A new cybersecurity bill, the Cyber Intelligence Sharing and Protection Act (CISPA), seeks to give intelligence agencies and Internet companies like Facebook and Google more incentives to share information with one another about cybersecurity threats, such as hackers.

But CISPA, which is scheduled to hit the floor of the House of Representatives for debate and an eventual vote the week of April 23rd, has come under intensified criticism by Web user advocacy groups and writers in recent days.

The bill’s critics contend that CISPA’s terms are too broad, and could be interpreted in a way that removes important legal checks for when and how companies may turn over Web user information to the government.

“It’s a sophisticated scheme of removing legal barriers,” said Lee Tien, the senior staff attorney with the Electronic Frontier Foundation, in a telephone interview with TPM.

Lee and his EFF colleague Rainey Reitman wrote a lengthy critique of the bill in early March, well before it was on the radar of many Web users.

Their piece, like many other critical pieces around the Web, compares CISPA to the reviled copyright protection bill SOPA, or the Stop Online Piracy Act, which Congress abandoned in January, following a massive online protest.

CISPA’s critics hope that by invoking the name of SOPA, they will be able to galvanize similar opposition to CISPA and prevent it from being passed.

But CISPA differs markedly from SOPA in both its goals and its actual language.

SOPA targeted online piracy of music, movies, TV shows, software and other copyrighted material, including pharmaceuticals. Coming in at a hefty 71 pages, SOPA explicitly sought to have U.S. websites and companies sever all ties with foreign webpages accused of piracy.

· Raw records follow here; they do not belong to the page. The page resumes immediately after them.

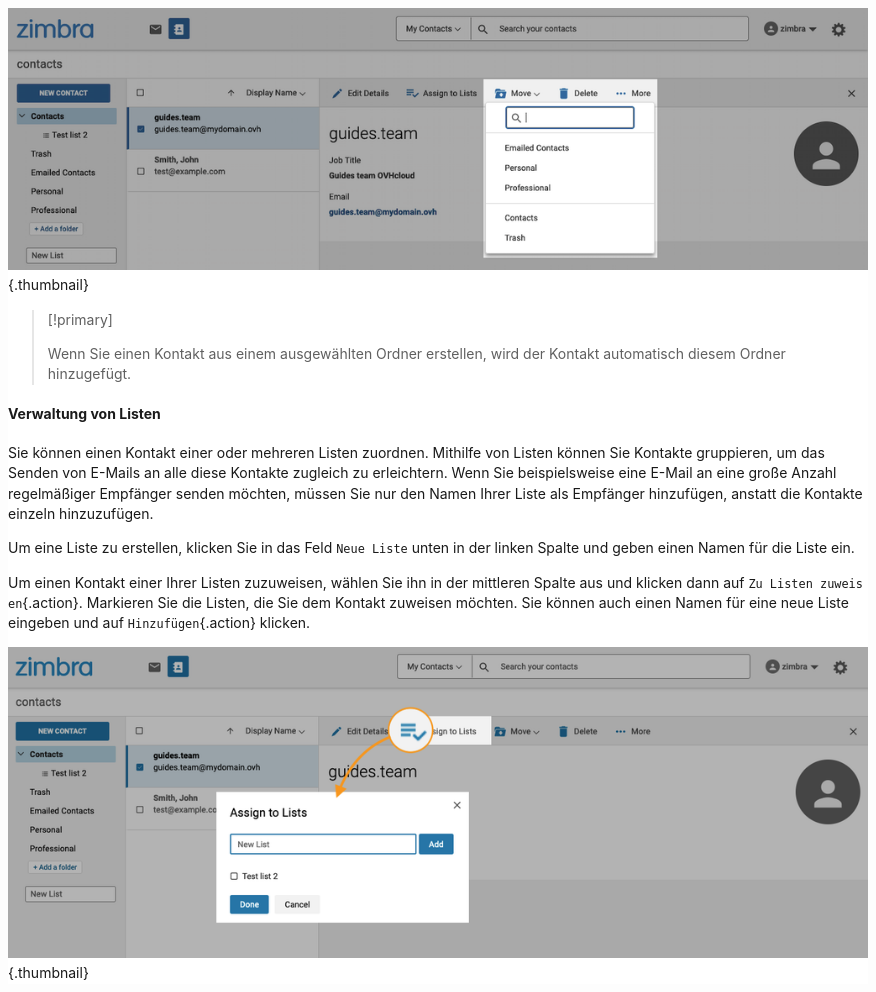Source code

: ![Zimbra - Kontakteakten](images/zimbra-17.png){.thumbnail}

> [!primary]
>
> Wenn Sie einen Kontakt aus einem ausgewählten Ordner erstellen, wird der Kontakt automatisch diesem Ordner hinzugefügt.

#### Verwaltung von Listen <a name="contacts-lists"></a>

Sie können einen Kontakt einer oder mehreren Listen zuordnen. Mithilfe von Listen können Sie Kontakte gruppieren, um das Senden von E-Mails an alle diese Kontakte zugleich zu erleichtern. Wenn Sie beispielsweise eine E-Mail an eine große Anzahl regelmäßiger Empfänger senden möchten, müssen Sie nur den Namen Ihrer Liste als Empfänger hinzufügen, anstatt die Kontakte einzeln hinzuzufügen.

Um eine Liste zu erstellen, klicken Sie in das Feld `Neue Liste` unten in der linken Spalte und geben einen Namen für die Liste ein.

Um einen Kontakt einer Ihrer Listen zuzuweisen, wählen Sie ihn in der mittleren Spalte aus und klicken dann auf `Zu Listen zuweisen`{.action}. Markieren Sie die Listen, die Sie dem Kontakt zuweisen möchten. Sie können auch einen Namen für eine neue Liste eingeben und auf `Hinzufügen`{.action} klicken.

![Zimbra - Listen](images/zimbra-list.png){.thumbnail}

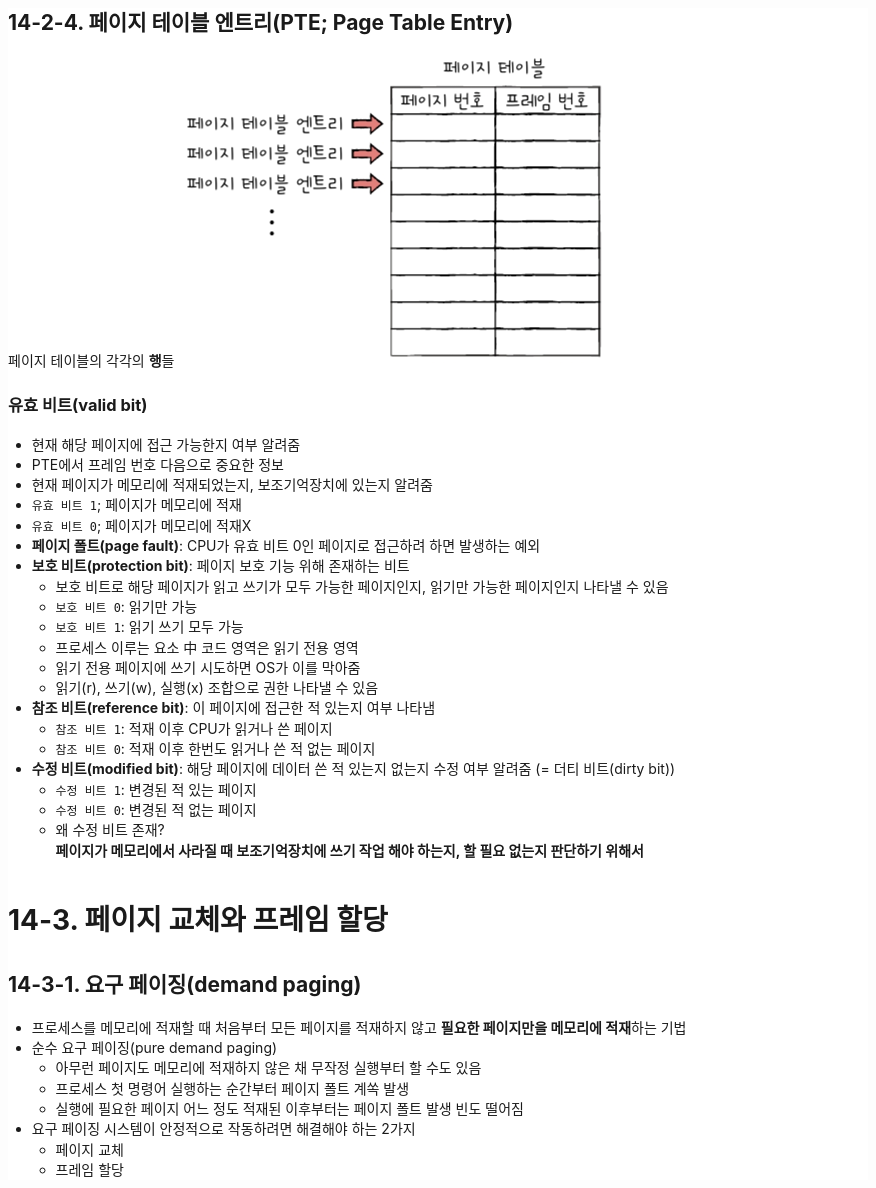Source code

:## 14-2-4. 페이지 테이블 엔트리(PTE; Page Table Entry)
페이지 테이블의 각각의 **행**들
![PTE](image-21.png)

### 유효 비트(valid bit)
- 현재 해당 페이지에 접근 가능한지 여부 알려줌
- PTE에서 프레임 번호 다음으로 중요한 정보
- 현재 페이지가 메모리에 적재되었는지, 보조기억장치에 있는지 알려줌
- `유효 비트 1`; 페이지가 메모리에 적재
- `유효 비트 0`; 페이지가 메모리에 적재X
- **페이지 폴트(page fault)**: CPU가 유효 비트 0인 페이지로 접근하려 하면 발생하는 예외
- **보호 비트(protection bit)**: 페이지 보호 기능 위해 존재하는 비트
  - 보호 비트로 해당 페이지가 읽고 쓰기가 모두 가능한 페이지인지, 읽기만 가능한 페이지인지 나타낼 수 있음
  - `보호 비트 0`: 읽기만 가능
  - `보호 비트 1`: 읽기 쓰기 모두 가능
  - 프로세스 이루는 요소 中 코드 영역은 읽기 전용 영역
  - 읽기 전용 페이지에 쓰기 시도하면 OS가 이를 막아줌
  - 읽기(r), 쓰기(w), 실행(x) 조합으로 권한 나타낼 수 있음
- **참조 비트(reference bit)**: 이 페이지에 접근한 적 있는지 여부 나타냄
  - `참조 비트 1`: 적재 이후 CPU가 읽거나 쓴 페이지
  - `참조 비트 0`: 적재 이후 한번도 읽거나 쓴 적 없는 페이지
- **수정 비트(modified bit)**: 해당 페이지에 데이터 쓴 적 있는지 없는지 수정 여부 알려줌 (= 더티 비트(dirty bit))
  - `수정 비트 1`: 변경된 적 있는 페이지
  - `수정 비트 0`: 변경된 적 없는 페이지
  - 왜 수정 비트 존재?<br>
    **페이지가 메모리에서 사라질 때 보조기억장치에 쓰기 작업 해야 하는지, 할 필요 없는지 판단하기 위해서**

# 14-3. 페이지 교체와 프레임 할당
## 14-3-1. 요구 페이징(demand paging)
- 프로세스를 메모리에 적재할 때 처음부터 모든 페이지를 적재하지 않고 **필요한 페이지만을 메모리에 적재**하는 기법
- 순수 요구 페이징(pure demand paging)
  - 아무런 페이지도 메모리에 적재하지 않은 채 무작정 실행부터 할 수도 있음
  - 프로세스 첫 명령어 실행하는 순간부터 페이지 폴트 계쏙 발생
  - 실행에 필요한 페이지 어느 정도 적재된 이후부터는 페이지 폴트 발생 빈도 떨어짐
- 요구 페이징 시스템이 안정적으로 작동하려면 해결해야 하는 2가지
  - 페이지 교체
  - 프레임 할당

In practice, SOPA could have forced Google to remove, or censor, hundreds of links to other webpages in users’ searches, while YouTube and Reddit and similar websites that rely primarily on user-generated content and posts, could have seen large sections of their websites shut down.

In contrast, CISPA is short at only 11 pages: It’s purpose to allow for easier sharing of “cyber threat intelligence” and “information” between intelligence agencies like the NSA and the CIA, with private companies like Google and Facebook, and vice versa.

The bill contains no language about companies taking down webpages or links, and only refers to intellectual property glancingly, using it as an example of a type of “cyber threat intelligence.”

For example, the EFF finds that CISPA contains “language… so broad it could be used as a blunt instrument to attack websites like The Pirate Bay or WikiLeaks,” referring to a section (1104(b)(1)(A)(i)) that reads “…a cybersecurity provider…may, for cybersecurity purposes…use cybersecurity systems to identify and obtain cyber threat information to protect the rights and property of such protected entity.”

CISPA also later defines “cyber threat intelligence” as “information…pertaining to the protection of a system or network from…theft or misappropriation of private or government information, intellectual property, or personally identifiable information,” again referencing IP theft as a cybersecurity threat under which info sharing between companies the government is justifiable and warranted.

But in TPM’s reading of the bill, the language actually appears as though it is designed to protect online user information (“personally identifiable information”) collected by companies from hacks.

CISPA defines “cybersecurity systems” as “a system designed or employed to ensure the integrity, confidentiality or availability of, or safeguard, a system or network.” CISPA seems to limit this definition to exactly what the words would suggest — security software.

Further, in TPM’s reading, the key line that prevents this bill from entering into “SOPA” territory states that “cybsecurity providers…may..use cybersecurity systems to identify and obtain cyber threat information” related to the so-called “threats.”

The bill is simply talking about sharing information about perceived threats. It says nothing about taking down websites, obtaining court orders or using the information in any sort of expanded way that hasn’t been available before. It does not give anyone any powers to “attack” a website, but rather seems to be designed to defend websites.

However, Tien told TPM that his chief objections are the fact that the bill contains these provisions, coupled with a few more that allow companies to essentially ignore current laws, including federal wiretapping laws.

Specifically, Tien pointed to a part of CISPA that reads that “notwithstanding any other provision of law, a cybersecurity provider…may” obtain and share “cyber threat information.”

“That’s essentially immunity or exemption from liability,” Tien told TPM. “It nullifies or negates laws that otherwise might restrict them [the government and companies]. Right now, companies can share information, but if they don’t do it the right way, the legal way, you can sue them.”